We have blogged before about software security guidelines, but there is one we haven’t discussed. Several years ago Microsoft published the “Security Development Lifecycle (SDL) Banned Function Calls” list. These banned functions can be a good way to remove a significant number of potential code vulnerabilities from C and C++ code. They provide recommendations on better or safer functions to use with the caveat that even these “safer” function should be used with care.
You can use the banned.h file to identify and obtain deprecation warnings or, even better, use this as part of your source code analysis. Leveraging these warning as part of your source code analysis solution means you have better ways to filter and manage the solution as opposed to a dump of potentially thousands of warnings. Add that into your code review tool and you have some good discussion points for your peer code reviews.

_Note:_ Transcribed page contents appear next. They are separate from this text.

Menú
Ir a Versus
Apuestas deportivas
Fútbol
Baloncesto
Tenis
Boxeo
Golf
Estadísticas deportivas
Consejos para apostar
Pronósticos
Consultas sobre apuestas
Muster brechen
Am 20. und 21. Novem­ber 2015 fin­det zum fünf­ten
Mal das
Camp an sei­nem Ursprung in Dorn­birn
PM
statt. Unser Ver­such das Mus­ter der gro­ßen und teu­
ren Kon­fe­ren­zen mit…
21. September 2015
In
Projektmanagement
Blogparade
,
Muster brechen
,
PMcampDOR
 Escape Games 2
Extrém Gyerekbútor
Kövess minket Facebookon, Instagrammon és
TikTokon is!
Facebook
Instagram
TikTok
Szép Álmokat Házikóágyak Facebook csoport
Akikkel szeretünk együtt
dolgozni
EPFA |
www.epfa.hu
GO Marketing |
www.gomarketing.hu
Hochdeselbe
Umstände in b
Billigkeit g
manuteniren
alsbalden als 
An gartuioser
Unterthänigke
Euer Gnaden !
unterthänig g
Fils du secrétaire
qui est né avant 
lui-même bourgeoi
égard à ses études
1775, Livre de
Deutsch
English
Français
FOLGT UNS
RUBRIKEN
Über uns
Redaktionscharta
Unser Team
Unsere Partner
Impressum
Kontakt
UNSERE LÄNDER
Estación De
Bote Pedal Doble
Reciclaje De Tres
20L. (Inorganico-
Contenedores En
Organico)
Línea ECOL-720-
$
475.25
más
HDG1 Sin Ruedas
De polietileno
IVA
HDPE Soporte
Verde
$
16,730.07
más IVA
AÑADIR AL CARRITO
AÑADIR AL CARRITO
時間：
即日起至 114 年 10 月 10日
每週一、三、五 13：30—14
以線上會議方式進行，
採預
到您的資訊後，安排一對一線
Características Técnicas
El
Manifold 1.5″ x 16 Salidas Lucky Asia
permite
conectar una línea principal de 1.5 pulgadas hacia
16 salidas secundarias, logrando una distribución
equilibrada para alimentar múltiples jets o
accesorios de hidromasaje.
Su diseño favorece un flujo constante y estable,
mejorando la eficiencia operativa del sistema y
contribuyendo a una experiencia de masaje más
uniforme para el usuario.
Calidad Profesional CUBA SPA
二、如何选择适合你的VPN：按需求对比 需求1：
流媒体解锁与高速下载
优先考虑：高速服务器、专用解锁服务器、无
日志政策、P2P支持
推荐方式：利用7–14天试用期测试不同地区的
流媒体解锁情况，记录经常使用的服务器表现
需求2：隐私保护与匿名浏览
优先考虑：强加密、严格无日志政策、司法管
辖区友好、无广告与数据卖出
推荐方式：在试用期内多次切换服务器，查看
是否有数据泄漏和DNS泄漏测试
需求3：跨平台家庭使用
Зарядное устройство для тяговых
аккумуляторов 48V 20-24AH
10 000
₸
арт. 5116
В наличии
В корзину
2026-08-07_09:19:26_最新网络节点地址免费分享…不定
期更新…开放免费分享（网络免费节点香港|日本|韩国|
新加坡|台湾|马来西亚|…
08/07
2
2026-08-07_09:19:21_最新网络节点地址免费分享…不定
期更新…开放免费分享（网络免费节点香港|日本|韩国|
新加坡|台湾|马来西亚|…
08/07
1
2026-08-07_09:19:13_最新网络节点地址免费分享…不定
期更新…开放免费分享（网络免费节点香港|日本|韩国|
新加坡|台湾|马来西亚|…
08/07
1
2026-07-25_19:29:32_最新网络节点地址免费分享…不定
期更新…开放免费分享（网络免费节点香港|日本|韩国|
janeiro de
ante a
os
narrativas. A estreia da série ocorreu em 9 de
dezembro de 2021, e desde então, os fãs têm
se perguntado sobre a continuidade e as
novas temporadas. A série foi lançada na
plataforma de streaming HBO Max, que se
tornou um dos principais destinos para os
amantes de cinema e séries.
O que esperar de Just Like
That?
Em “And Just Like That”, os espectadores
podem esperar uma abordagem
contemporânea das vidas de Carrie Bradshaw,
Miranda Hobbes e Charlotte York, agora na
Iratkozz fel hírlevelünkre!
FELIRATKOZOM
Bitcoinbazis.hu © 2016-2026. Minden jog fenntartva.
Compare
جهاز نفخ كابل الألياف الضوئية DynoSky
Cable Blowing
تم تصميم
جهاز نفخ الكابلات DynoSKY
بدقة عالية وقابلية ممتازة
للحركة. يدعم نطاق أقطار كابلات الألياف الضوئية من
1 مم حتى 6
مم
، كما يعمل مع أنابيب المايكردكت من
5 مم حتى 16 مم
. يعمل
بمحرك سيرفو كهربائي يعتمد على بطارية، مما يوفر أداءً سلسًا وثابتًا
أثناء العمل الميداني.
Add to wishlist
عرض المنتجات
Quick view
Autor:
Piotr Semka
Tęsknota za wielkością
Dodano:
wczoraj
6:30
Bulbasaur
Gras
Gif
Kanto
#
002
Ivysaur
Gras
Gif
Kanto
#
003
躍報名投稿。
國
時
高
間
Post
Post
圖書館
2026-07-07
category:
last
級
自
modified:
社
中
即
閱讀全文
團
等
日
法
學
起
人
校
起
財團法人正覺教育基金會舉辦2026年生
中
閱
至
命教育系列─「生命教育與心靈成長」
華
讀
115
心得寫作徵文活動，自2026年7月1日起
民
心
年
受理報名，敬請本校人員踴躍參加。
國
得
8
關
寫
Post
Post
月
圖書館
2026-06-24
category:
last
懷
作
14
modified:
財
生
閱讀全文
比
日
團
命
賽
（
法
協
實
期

Like any security guideline, the question becomes how useful are these? There is no question that these banned functions are debatable. The complaint that I hear the most is that “n” functions can be used safely so they should not be part of the list. But you can still get yourself in a whole heap of trouble with these functions as well. Take this example from Micheal Howard’s blog: Buffer Overflow in Apache 1.3.xx fixed on Bugtraq – the evils of strncpy and strncat!.
I believe there is merit in identifying these functions so you can ask yourself if you’re using them securely. For more information and training on the Microsoft SDL you can look at the course “Intro to the Microsoft Security Development Lifecycle” on our web page.
Is anyone out there using the Microsoft banned function list religiously?